Top of RECORDS SHOWN
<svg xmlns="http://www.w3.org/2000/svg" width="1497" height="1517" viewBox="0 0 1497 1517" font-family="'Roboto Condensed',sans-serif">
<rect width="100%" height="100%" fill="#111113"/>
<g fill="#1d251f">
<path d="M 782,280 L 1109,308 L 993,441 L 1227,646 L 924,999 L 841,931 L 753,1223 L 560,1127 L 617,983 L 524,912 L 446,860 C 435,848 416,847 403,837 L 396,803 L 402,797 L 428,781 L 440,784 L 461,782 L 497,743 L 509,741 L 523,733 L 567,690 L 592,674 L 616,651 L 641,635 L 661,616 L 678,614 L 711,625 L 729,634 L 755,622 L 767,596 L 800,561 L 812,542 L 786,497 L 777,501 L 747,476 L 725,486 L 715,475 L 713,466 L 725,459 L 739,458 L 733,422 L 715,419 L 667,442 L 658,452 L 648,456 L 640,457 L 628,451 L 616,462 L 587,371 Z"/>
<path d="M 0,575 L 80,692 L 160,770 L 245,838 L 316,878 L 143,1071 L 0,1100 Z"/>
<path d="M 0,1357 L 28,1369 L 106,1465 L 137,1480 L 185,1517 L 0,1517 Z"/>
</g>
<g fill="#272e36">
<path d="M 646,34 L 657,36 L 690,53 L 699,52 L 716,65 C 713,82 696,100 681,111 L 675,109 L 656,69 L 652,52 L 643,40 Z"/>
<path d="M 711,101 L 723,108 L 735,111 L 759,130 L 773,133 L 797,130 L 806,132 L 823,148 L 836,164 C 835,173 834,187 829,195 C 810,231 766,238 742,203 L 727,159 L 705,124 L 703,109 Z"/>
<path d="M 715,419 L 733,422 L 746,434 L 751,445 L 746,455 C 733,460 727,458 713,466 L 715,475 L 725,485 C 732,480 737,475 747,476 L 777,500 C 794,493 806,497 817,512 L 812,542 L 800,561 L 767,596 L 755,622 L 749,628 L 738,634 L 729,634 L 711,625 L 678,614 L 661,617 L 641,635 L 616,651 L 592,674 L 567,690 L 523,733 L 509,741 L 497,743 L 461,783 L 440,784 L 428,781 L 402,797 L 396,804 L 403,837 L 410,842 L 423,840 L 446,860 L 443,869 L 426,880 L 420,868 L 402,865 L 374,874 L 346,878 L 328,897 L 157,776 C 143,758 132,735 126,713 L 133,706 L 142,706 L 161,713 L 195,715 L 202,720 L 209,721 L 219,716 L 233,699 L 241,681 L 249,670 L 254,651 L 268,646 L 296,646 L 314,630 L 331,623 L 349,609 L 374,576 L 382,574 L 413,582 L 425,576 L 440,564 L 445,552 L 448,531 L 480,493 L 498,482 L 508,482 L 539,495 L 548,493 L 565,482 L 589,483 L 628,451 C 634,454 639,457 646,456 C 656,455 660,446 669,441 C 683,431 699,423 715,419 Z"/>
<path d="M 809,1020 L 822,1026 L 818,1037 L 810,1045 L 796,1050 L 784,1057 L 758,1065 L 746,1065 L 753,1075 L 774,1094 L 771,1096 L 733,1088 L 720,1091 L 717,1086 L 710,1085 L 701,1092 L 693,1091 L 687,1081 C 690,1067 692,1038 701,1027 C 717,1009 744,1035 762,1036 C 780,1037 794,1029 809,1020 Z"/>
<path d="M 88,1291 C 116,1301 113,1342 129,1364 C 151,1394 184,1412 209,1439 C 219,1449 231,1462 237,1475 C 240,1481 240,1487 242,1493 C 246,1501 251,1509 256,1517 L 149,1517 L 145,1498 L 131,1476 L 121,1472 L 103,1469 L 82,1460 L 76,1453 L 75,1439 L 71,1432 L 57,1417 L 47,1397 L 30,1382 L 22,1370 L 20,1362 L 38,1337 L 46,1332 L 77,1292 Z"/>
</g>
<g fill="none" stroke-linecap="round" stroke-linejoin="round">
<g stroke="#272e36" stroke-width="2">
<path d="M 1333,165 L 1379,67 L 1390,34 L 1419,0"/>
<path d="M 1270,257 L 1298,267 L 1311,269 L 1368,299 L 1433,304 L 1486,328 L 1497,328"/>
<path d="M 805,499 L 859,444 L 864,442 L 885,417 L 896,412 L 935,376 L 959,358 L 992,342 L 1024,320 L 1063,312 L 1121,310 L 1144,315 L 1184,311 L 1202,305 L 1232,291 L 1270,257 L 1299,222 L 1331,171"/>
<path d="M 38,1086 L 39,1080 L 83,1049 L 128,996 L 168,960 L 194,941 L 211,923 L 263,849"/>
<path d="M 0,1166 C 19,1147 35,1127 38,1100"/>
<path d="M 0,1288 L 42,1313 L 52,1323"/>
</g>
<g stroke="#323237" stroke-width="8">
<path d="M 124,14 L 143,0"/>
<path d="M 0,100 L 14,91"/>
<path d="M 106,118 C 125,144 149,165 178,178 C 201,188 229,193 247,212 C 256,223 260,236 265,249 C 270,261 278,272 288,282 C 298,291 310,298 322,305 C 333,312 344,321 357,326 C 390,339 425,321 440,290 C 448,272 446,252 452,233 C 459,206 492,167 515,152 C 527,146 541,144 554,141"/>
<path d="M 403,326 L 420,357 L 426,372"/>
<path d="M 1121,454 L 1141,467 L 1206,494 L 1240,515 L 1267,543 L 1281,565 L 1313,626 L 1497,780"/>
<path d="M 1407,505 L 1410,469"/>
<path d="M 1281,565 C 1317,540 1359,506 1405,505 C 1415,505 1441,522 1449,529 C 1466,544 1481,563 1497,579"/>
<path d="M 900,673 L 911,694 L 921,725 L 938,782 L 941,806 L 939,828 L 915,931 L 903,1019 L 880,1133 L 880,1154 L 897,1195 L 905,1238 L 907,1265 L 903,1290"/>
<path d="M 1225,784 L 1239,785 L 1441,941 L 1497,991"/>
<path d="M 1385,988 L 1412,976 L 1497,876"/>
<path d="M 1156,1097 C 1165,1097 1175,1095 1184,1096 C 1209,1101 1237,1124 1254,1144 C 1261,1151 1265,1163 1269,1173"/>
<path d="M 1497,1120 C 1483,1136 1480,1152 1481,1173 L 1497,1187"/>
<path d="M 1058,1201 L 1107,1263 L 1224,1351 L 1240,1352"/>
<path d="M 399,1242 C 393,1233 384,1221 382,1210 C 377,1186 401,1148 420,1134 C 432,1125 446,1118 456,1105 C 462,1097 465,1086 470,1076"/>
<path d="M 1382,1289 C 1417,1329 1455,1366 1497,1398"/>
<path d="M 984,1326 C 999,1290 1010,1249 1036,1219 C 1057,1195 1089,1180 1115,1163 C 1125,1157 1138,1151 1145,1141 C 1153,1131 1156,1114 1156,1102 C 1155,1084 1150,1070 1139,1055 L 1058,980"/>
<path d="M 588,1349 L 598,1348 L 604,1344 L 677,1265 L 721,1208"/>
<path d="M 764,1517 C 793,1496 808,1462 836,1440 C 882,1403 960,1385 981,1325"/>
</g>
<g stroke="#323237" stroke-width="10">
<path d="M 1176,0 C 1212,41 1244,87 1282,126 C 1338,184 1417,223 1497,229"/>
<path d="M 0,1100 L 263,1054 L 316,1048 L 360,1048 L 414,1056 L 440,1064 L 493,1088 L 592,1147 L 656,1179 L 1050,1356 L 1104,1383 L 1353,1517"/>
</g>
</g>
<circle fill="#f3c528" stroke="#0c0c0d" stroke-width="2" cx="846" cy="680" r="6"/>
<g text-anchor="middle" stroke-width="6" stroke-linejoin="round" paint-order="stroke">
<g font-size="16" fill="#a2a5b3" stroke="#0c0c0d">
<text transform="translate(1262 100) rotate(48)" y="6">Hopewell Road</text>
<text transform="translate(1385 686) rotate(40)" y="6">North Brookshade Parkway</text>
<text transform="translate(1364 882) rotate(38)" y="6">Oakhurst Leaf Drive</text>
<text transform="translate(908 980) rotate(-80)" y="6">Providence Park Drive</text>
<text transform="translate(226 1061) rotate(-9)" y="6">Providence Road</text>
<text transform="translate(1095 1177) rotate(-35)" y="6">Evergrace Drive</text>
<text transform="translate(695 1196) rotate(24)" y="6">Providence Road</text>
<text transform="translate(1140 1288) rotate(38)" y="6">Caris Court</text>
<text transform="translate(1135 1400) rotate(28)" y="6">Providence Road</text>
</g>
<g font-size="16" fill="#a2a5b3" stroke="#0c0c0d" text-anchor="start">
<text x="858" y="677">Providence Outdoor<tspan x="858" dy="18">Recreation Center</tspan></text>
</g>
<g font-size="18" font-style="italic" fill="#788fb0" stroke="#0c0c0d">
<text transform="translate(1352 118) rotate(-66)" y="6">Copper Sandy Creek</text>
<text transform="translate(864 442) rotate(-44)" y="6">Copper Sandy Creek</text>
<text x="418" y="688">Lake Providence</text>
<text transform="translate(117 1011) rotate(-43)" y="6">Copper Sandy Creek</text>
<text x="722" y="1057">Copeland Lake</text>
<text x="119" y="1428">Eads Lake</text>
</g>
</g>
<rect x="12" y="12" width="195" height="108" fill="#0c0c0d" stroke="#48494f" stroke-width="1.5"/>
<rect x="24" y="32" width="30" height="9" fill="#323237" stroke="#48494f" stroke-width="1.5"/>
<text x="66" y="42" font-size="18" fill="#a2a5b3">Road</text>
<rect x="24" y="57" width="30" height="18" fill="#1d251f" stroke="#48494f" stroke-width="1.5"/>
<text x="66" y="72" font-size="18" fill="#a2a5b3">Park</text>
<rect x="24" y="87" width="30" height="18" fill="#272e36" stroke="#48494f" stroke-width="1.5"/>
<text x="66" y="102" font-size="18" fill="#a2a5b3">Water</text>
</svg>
Bottom of RECORDS SHOWN
_WORK TASK:_
If a line of the data contains "linejoin", copy it out.

_WRITTEN REPLY:_
<g fill="none" stroke-linecap="round" stroke-linejoin="round">
<g text-anchor="middle" stroke-width="6" stroke-linejoin="round" paint-order="stroke">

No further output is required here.